After the European Patent Office (EPO) decided in December 2016 to stay the proceedings in certain biotechnology cases as a reaction to the notice of the European Commission related to certain articles in the Directive (98/44/EC) on the legal protection of biotechnical inventions the Administrative Council of the EPO decided on 29 June 2017 to amend the Rules 27 and 28 EPC in order to exclude from patentability plants and animals exclusively obtained by an essentially biological breeding process based on a proposal made by the EPO [here] . The amended rules now read as follows (amendments emphasized):
Patentable biotechnological inventions
Biotechnological inventions shall also be patentable if they concern:
(a) biological material which is isolated from its natural environment or produced by means of a technical process even if it previously occurred in nature;
(b) without prejudice to Rule 28, paragraph 2, plants or animals if the technical feasibility of the invention is not confined to a particular plant or animal variety;
(c) a microbiological or other technical process, or a product obtained by means of such a process other than a plant or animal variety.”
Exceptions to patentability
(1) Under Article 53(a), European patents shall not be granted in respect of biotechnological inventions which, in particular, concern the following:
(a) processes for cloning human beings;
(b) processes for modifying the germ line genetic identity of human beings;
(c) uses of human embryos for industrial or commercial purposes;
(d) processes for modifying the genetic identity of animals which are likely to cause them suffering without any substantial medical benefit to man or animal, and also animals resulting from such processes.
(2) Under Article 53(b), European patents shall not be granted in respect of plants or animals exclusively obtained by means of an essentially biological process.”

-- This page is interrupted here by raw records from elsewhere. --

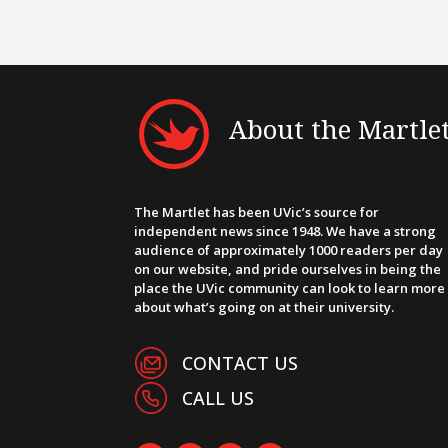
About the Martle
The Martlet has been UVic’s source for
independent news since 1948. We have a strong
audience of approximately 1000 readers per day
on our website, and pride ourselves in being the
place the UVic community can look to learn more
about what’s going on at their university.
CONTACT US
CALL US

In its decisions Broccoli II and Tomato II the enlarged Board of Appeal of the EPO decided that plants being the result of conventional breeding may, in principle, be patentable. This caused the European Commission to issue a notice in November 2016 related to certain articles in the EU Directive on Biotechnological Inventions. The Commission clarified that, when passing the Directive, it was the intention of the European legislator to exclude not only processes but also products obtained by such processes.
The result was that in an announcement of 24 November 2016 the EPO decided to stay all proceedings in examination and/or opposition cases in which the invention is a plant or animal obtained by an essentially biological process.
The new provisions concerning the patentability of plants and animals took effect on 1 July 2017. These are applied not only to European patent applications filed on or after 1 July, but also to European patent applications and European patents pending at that time.
Proceedings in examination and opposition cases concerning plants or animals obtained by an essentially biological process will now be resumed and examined according to the clarified practice.